China has invented a new social "operating system" that combines the integral use of digital technology, a new approach to Marxism and a new deployment of the Chinese Classics. The Center for the Study of Digital Life (CSDL) believes that this approach is unique and that it needs to be understood in detail by the world at large. Accordingly, we have organized a three-year research project to analyze what the Chinese are doing so that others can evaluate their plans, incorporate their insights and better grasp their accomplishments and failures.
The CDSL will bring together global strategists, computer scientists, economists, sinologists, political scientists and others to form a cross-disciplinary team to study the ongoing development of what we call the China Operating System for Society (COSS). We believe this effort will require three years to complete its first phase, with a total budget of $3 million. Funding will come from a combination of individuals -- particularly those from the technology industries -- and philanthropic sources.

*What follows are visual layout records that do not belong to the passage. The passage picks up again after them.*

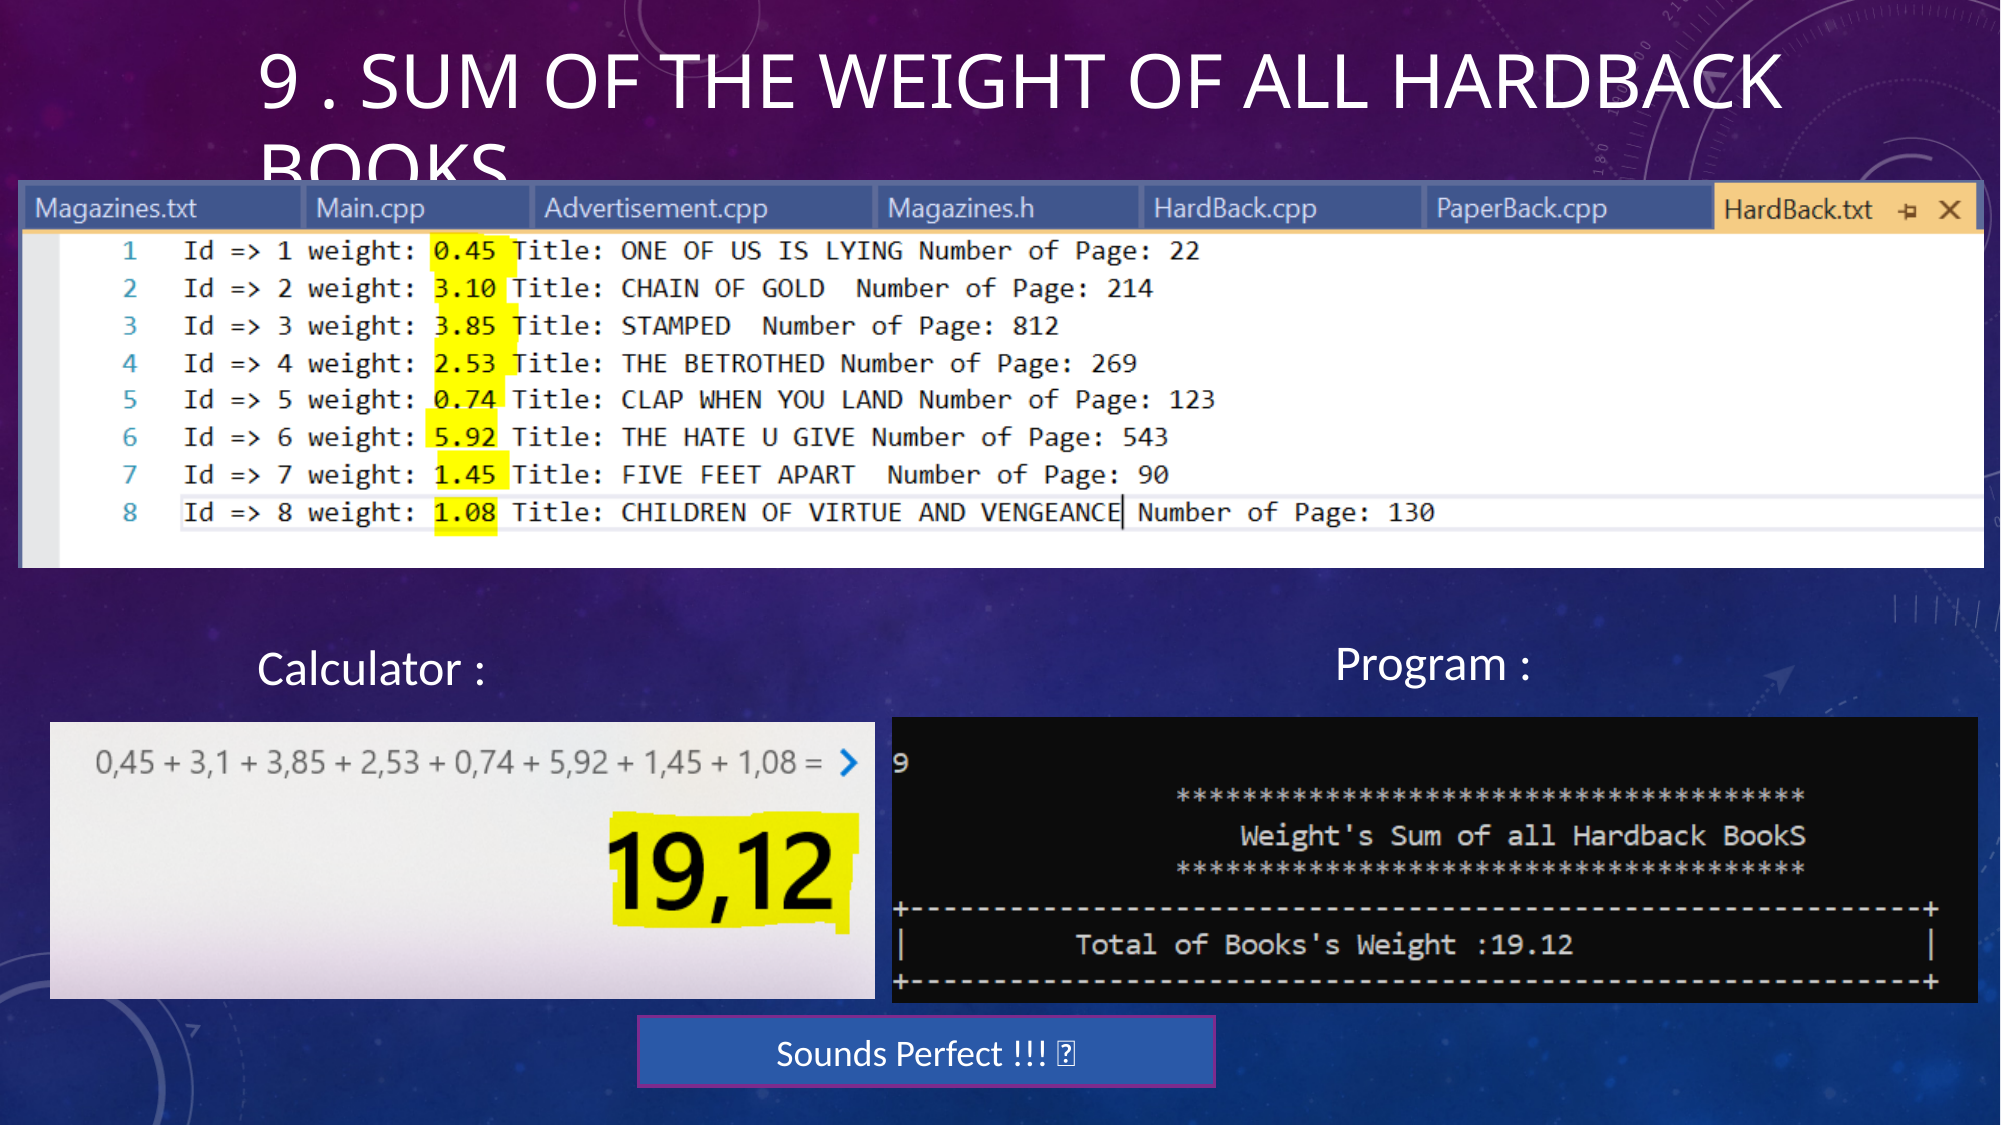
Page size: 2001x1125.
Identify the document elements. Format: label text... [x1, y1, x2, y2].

text_box Program : [1320, 622, 1949, 699]
title 9 . Sum of the weight of all hardback books [242, 4, 1905, 180]
picture [892, 717, 1978, 1003]
text_box Sounds Perfect !!! ✅ [638, 1017, 1215, 1086]
picture [18, 180, 1984, 568]
text_box Calculator : [242, 628, 529, 704]
picture [50, 722, 875, 999]
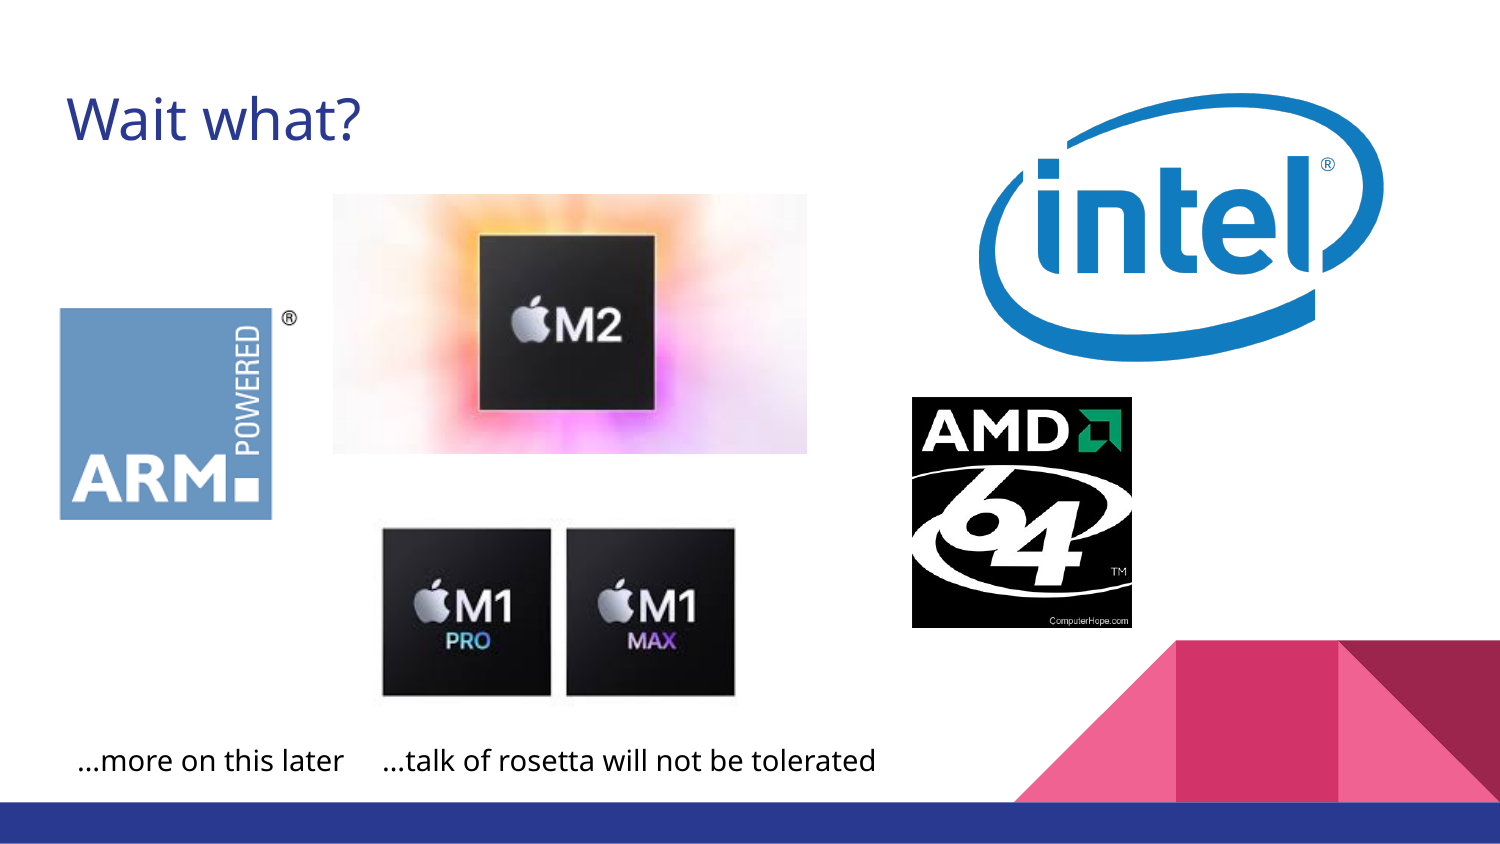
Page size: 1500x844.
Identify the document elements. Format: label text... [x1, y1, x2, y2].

picture [912, 397, 1132, 628]
picture [24, 275, 301, 552]
text_box …more on this later [62, 727, 367, 793]
picture [979, 93, 1384, 362]
picture [324, 481, 794, 727]
title Wait what? [51, 67, 1449, 167]
text_box …talk of rosetta will not be tolerated [367, 727, 962, 793]
picture [333, 194, 807, 454]
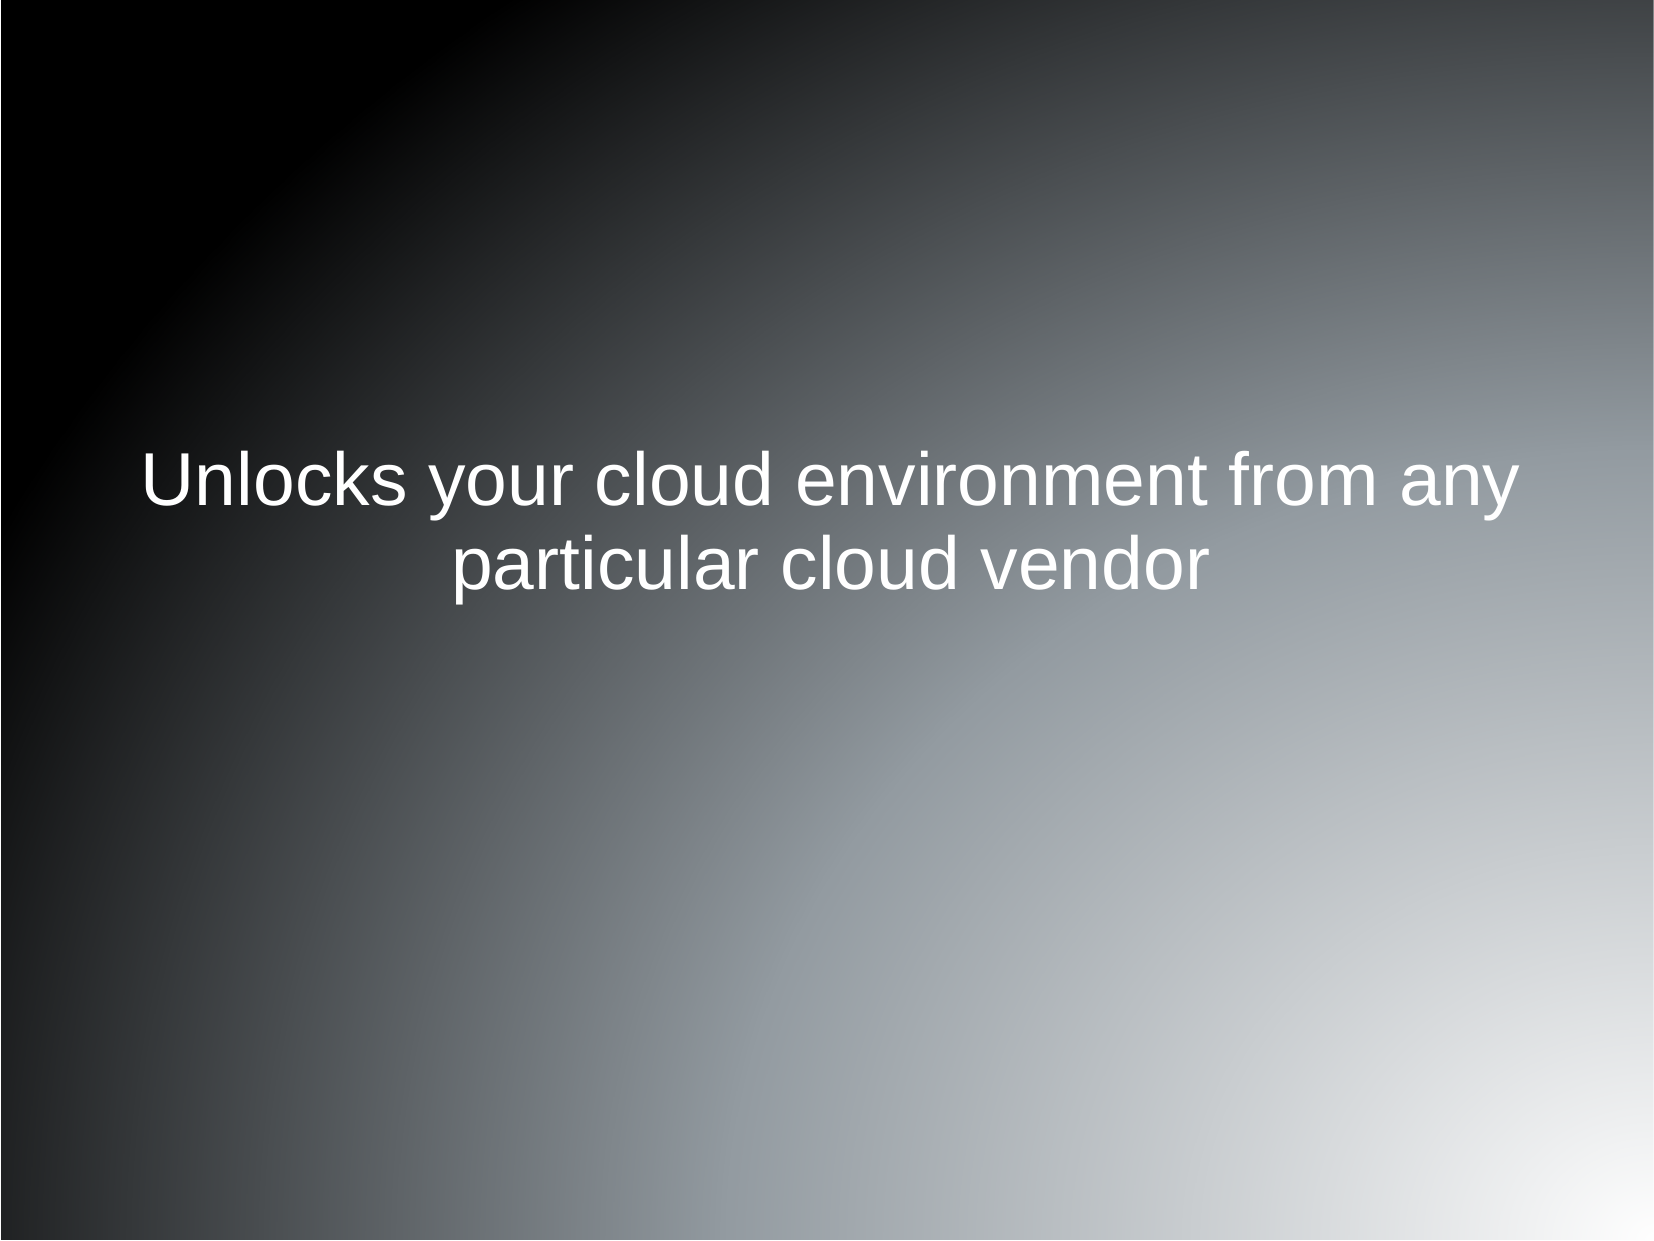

The results of this initial effort will be multiple papers and research seminars, an open-source journal, a Wiki and a two-day conference, the proceedings of which will be published as a book.
While digital technology is generally noted as the fundamental "change agent" in society, most modern Western societies struggle to keep up with the "disruption" provoked by technology and, at best, try to study aspects of technological change in isolation from their overall social consequences. The reasons for this piece-meal approach are multiple, including a general lack of political and strategic coherence, fragmented academic specialization, the general inability of social scientists to incorporate technological effects into their work and economic imperatives that favor competition over co-operation.
We believe that many of these Western inhibitions do not apply to China. Under the leadership of the Communist Party of China (CPC) and its ability to mobilize academic, economic, political and cultural resources on a massive scale, today's China is uniquely positioned to organize a sweeping approach to what we call "Digital Life." Looking forward a decade-or-more, China has the capability to harness capabilities that have perhaps never been assembled before in human history.
Since its origins early in the 20th century (when it was known as the Chinese Communist Party or CCP) the CPC's primary goal has been he "creation of a new society." Today's CPC leadership are, in many cases, the children of those who marched with Mao Zedong and have not forgotten those goals.
Mao specifically departed from the "orthodox" Marxism of his day to declare that the "superstructure" of society (i.e. culture, ideology, religion, etc.) had significant impact on the economic development of a society. As the Cultural Revolution of the 1960s demonstrated, often with disastrous results, the CPC is collectively organized for social mobilization to achieve such a "new society." Now, with the addition of the "material" basis of digital technology, unavailable to Mao who governed a society largely based on radio-based communications, these ambitions have taken on new urgency and enthusiasm.
From its close relationship with Apple (helping to make it the world's most valuable company), to its world-leading network technology providers such as Huawei, to its remarkably successful Internet social and commerce sites including Alibaba, China is perhaps the most *strategically* digital country on earth. Where the corresponding companies in the West are hard-pressed to assert their "independence" from their respective governments over "security" concerns, those in China are publicly committed to the CPC's efforts to protect the Chinese "sphere."
In addition to this remarkable social/political/economic cohesion, China has been deliberately "updating" the basis of its own "superstructure" beginning over a decade ago in a complete revamping of Marxism to give it a "Chinese character" at the research institution at the pinnacle of their system, the Central Party School. This project, completed in 2011, now appears to have spawned an "academic" counterpart with the recent announcement that Beijing University will construct a new facility dedicated to a thorough analysis of Marxism and its capacity for social organization.
Importantly, in contrast with the West, where rancorous disputes over "secularism vs. religion" and the attendant "culture wars" still animate Presidential debates, Chinese authorities have backed efforts to revive interest in its own multi-millennium cultural heritage. The "Three Teachings" of Confucianism, Buddhism, and Taoism, along with high-level study of Yiology (i.e. the 3000 year-old "Yi Jing") have become increasingly common. As Cambridge historian/sinologist Joseph Needham boldly documented, China was in many ways the global center of technological invention long before Europe eventually took up the challenge. From toilet-paper to movable type and beyond, China's technological legacy is both historically powerful and deserving of significant current cultural pride.
Taken together, these strategic resources of cultural heritage, ideological flexibility in the face of technological change, political/economic leadership and demonstrable commercial/social success with digital technology provide the capability for China to develop a *digital* social operating system unlike any yet imagined elsewhere.
The COSS Project seeks to understand what the Chinese have already learned -- both positive and negative -- and to understand what they now plan to accomplish.